Page excerpt:
We regarded TB2 as something that would hopefully carry us for another two full years after which, centered on SR’s fourth anniversary, we would debut the third-generation testbed… or testbeds. The name “Testbed3” carried a dual meaning. It would not only be the third successive hard disk platform but would also be the time where we deployed identical configurations and installations to all our reviewers (along with myself in hard disks, associate editors Tim Zakharov and Terry Baranski later joined us to cover CD/CDR/DVD and controller performance respectively).
Setup-wise, a platform upgrade again hinged upon several key features. The first, of course, was the release of MS’s next OS, Windows XP… this time (really!) purported to unify their consumer and professional kernels. Second was the availability of consumer level motherboards that supported 64-bit cards and perhaps 66 MHz operation. Finally, the ever-tantalizing Serial ATA and Ultra320 interface upgrades made up criterion number three.
About eight months ago, right around SR’s third anniversary, we embarked on an extended research project. What factors are involved in hard drive speed? Were the requirements for optimum desktop and server performance more similar to or more different from each other? Were SR’s current tools delivering dependable performance predictions? We (as well as many readers) believed we already had the answers to this… and boy, were we off. Let us state right up front that we’ve gained a tremendous amount of knowledge in hard drive performance assessment over these past eight months. In the interests of truth, objectivity, and accuracy, we’ve thrown aside pride, preconceptions, and biases to get to the bottom of drive performance. We hope readers will be just as willing to accept new measurement ideas founded in the pool of evidence that follows later in this article.

Stated task 1: Copy the rows below word for word, starting at the line containing "genus: Microcarbo" and continuing down through the last row, with the pictures left out.

Raw records:
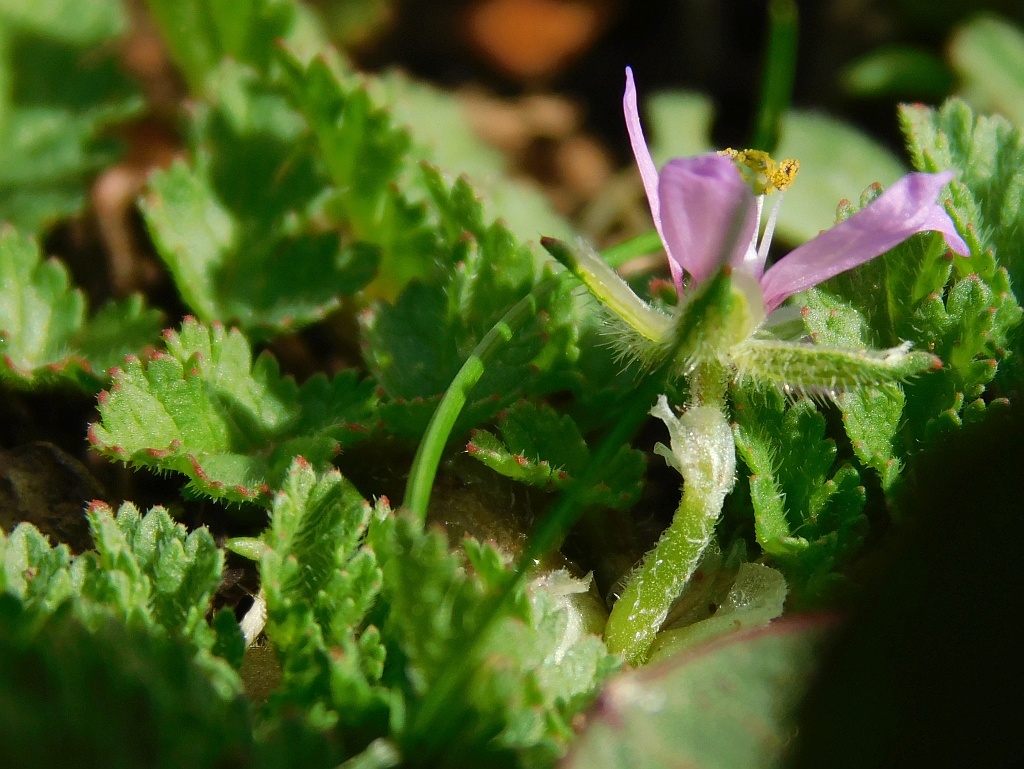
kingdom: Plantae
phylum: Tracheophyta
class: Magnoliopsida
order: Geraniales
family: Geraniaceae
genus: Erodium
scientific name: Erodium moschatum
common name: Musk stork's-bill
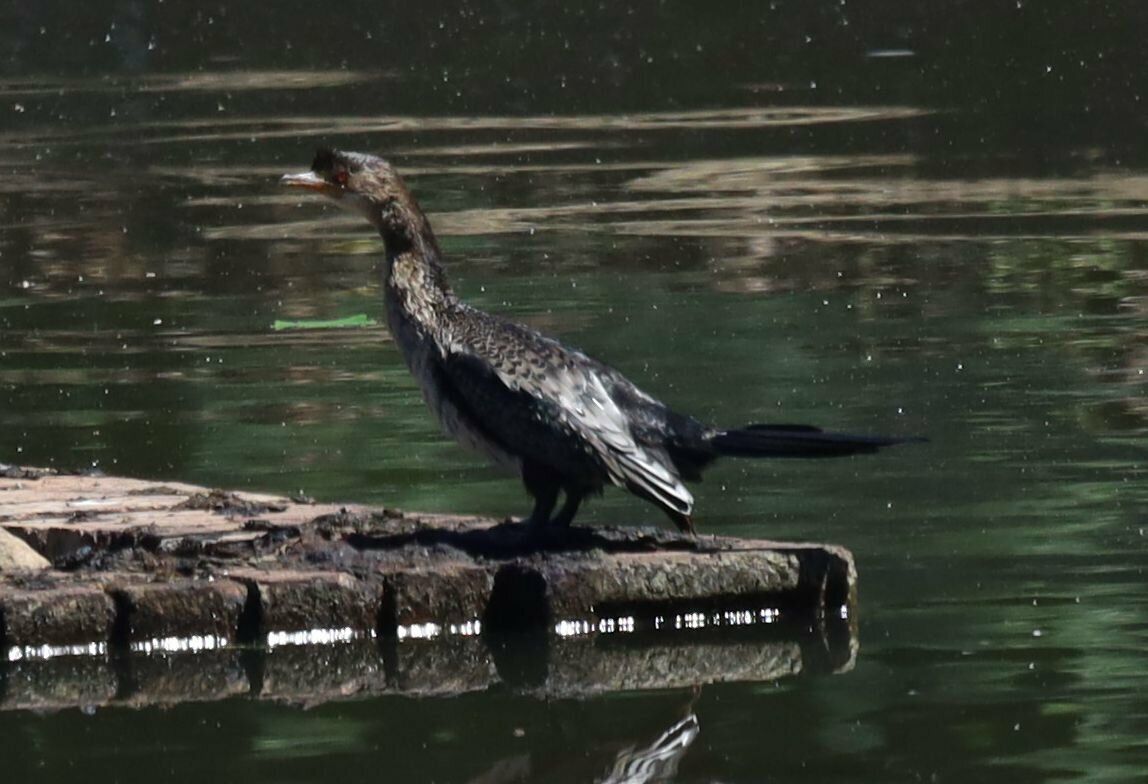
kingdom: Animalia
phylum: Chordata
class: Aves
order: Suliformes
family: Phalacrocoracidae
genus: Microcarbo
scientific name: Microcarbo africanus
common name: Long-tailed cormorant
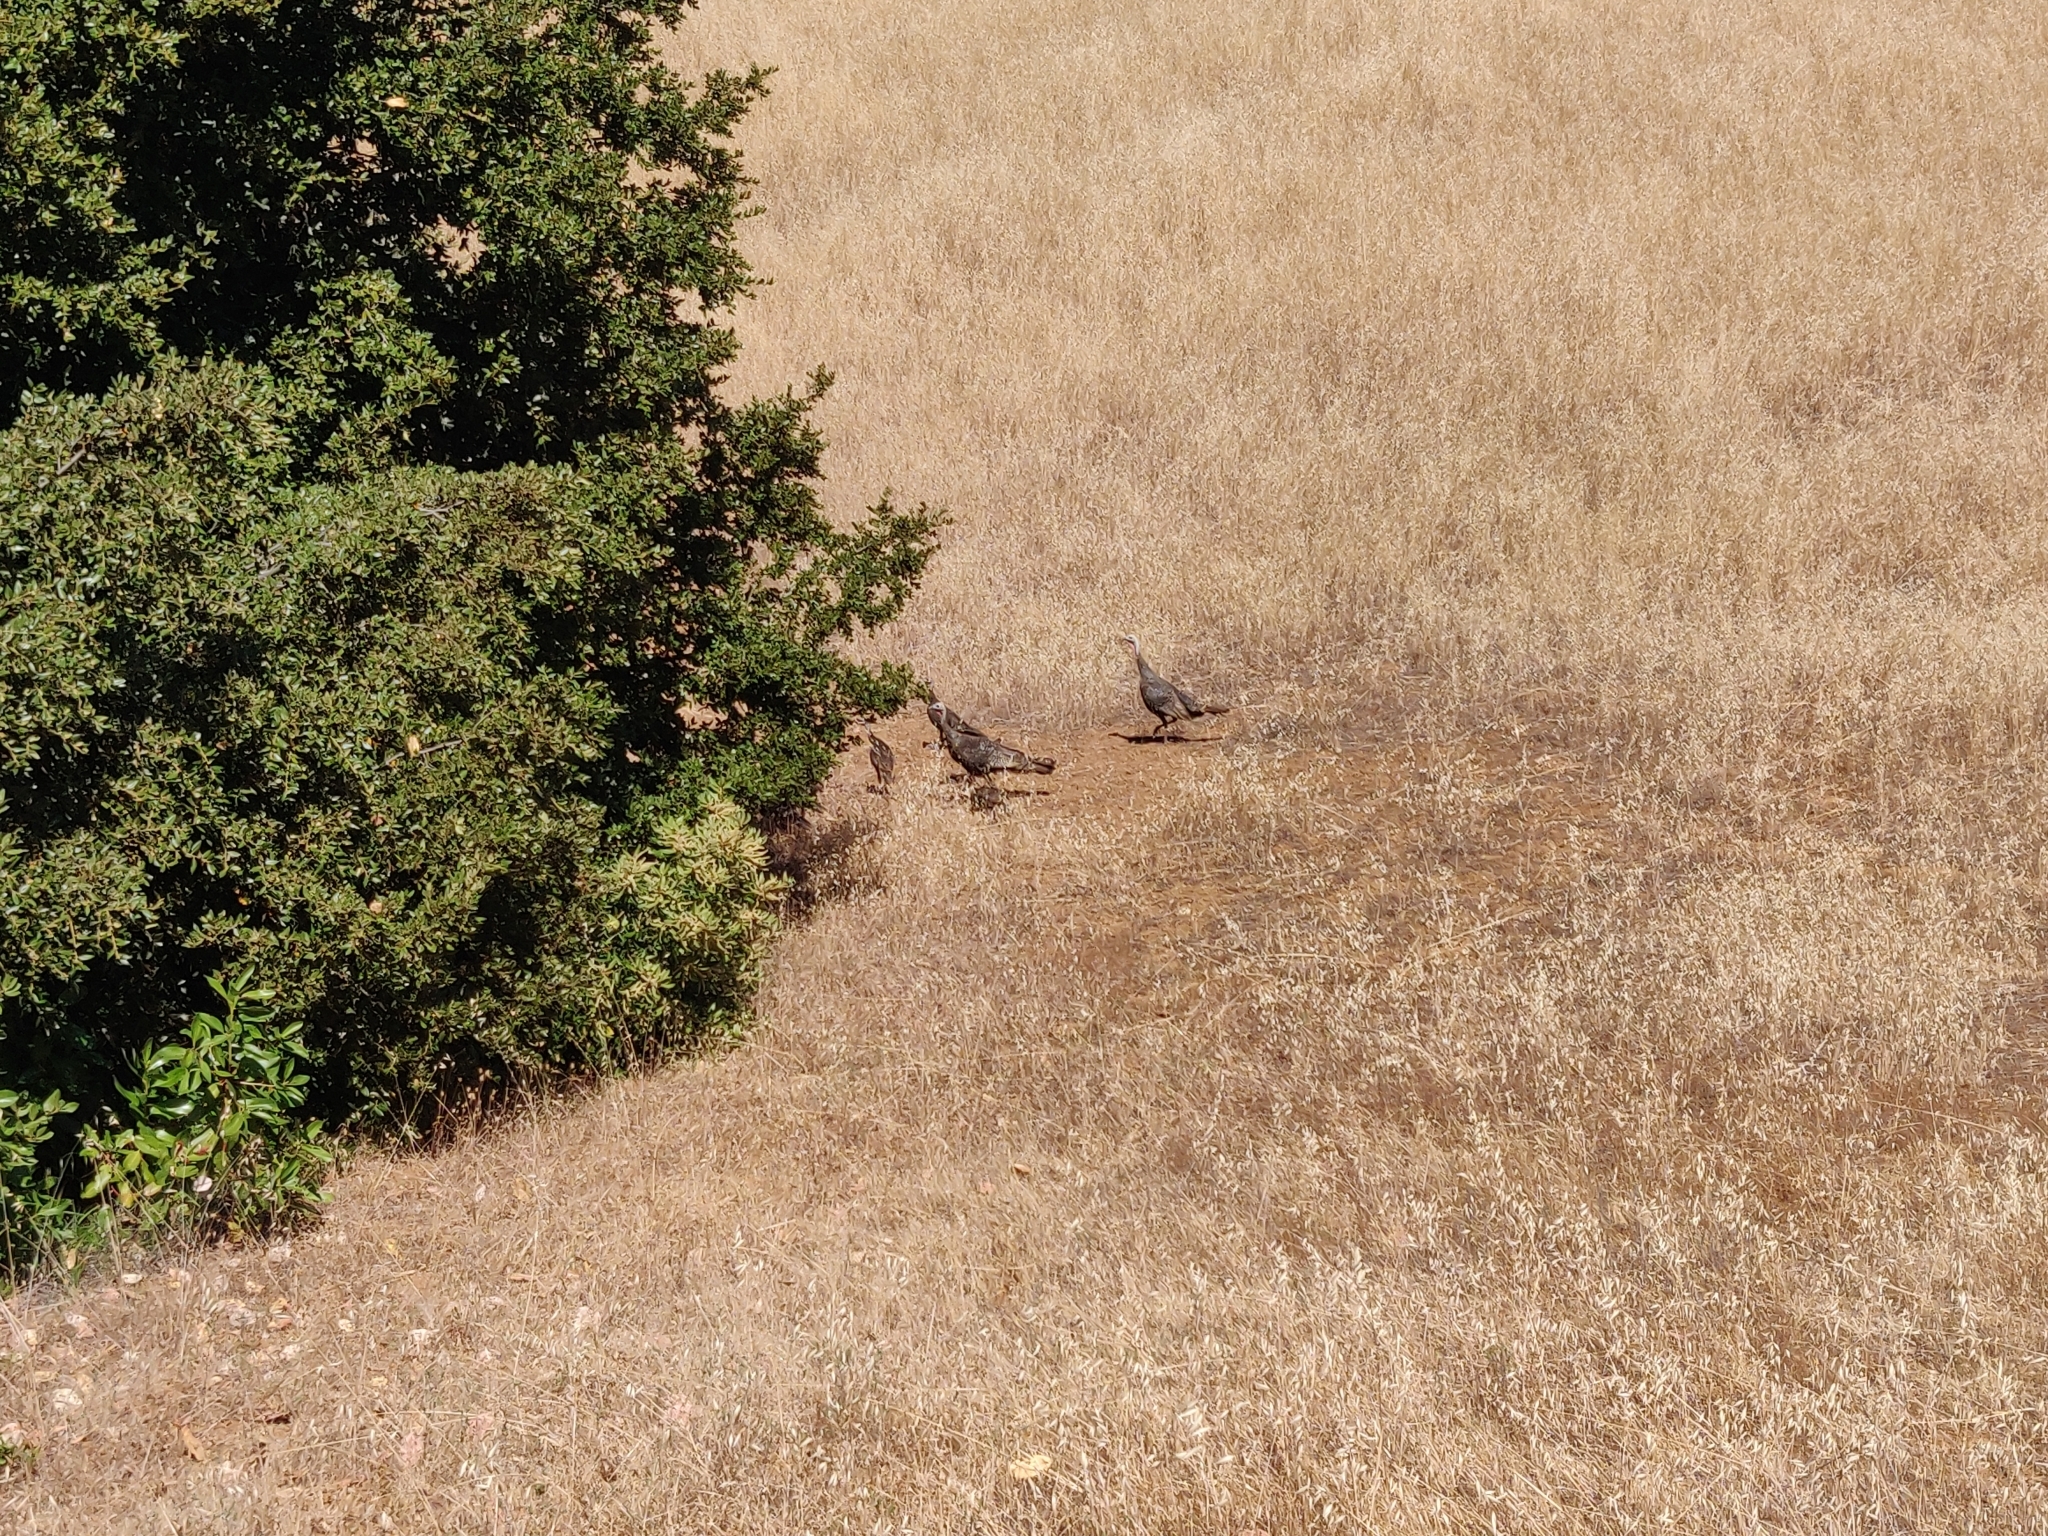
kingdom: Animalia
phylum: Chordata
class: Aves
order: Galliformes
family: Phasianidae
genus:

Stated task 2: Please turn the paragraph of the page excerpt beginning "Setup-wise, a platform upgrade" into a short list that keeps its main facts.

Exercise solution 1:
genus: Microcarbo
scientific name: Microcarbo africanus
common name: Long-tailed cormorant
kingdom: Animalia
phylum: Chordata
class: Aves
order: Galliformes
family: Phasianidae
genus:

Exercise solution 2:
A platform upgrade hinged on three key features:
- The release of MS's next OS, Windows XP, purported to unify the consumer and professional kernels
- Consumer-level motherboards supporting 64-bit cards and perhaps 66 MHz operation
- The Serial ATA and Ultra320 interface upgrades